__What to do__:
Every line below that has the string "wire" needs to be copied.

Electronic design automation data
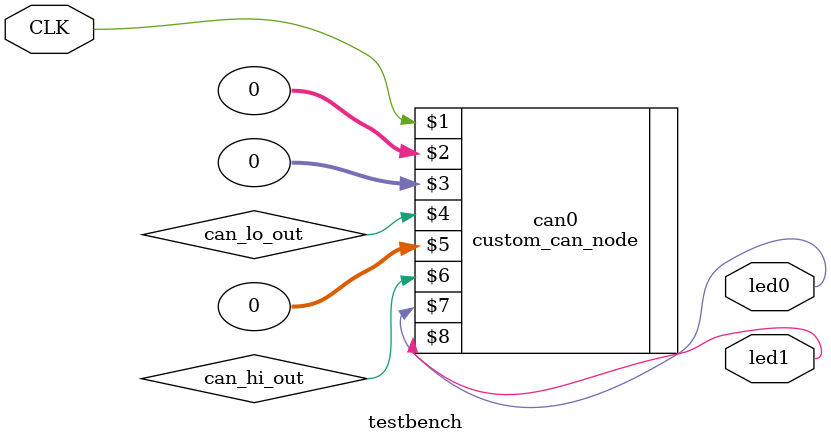
<source format=v>
`timescale 1ns / 1ps


module testbench(CLK, led0, led1);
    input CLK;
    output wire led0, led1;
    
    wire can_lo_out, can_hi_out;
    
    custom_can_node can0(CLK, 0, 0, can_lo_out, 0, can_hi_out, led0, led1);
endmodule

</source>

__Answer for the task__:
    output wire led0, led1;
    wire can_lo_out, can_hi_out;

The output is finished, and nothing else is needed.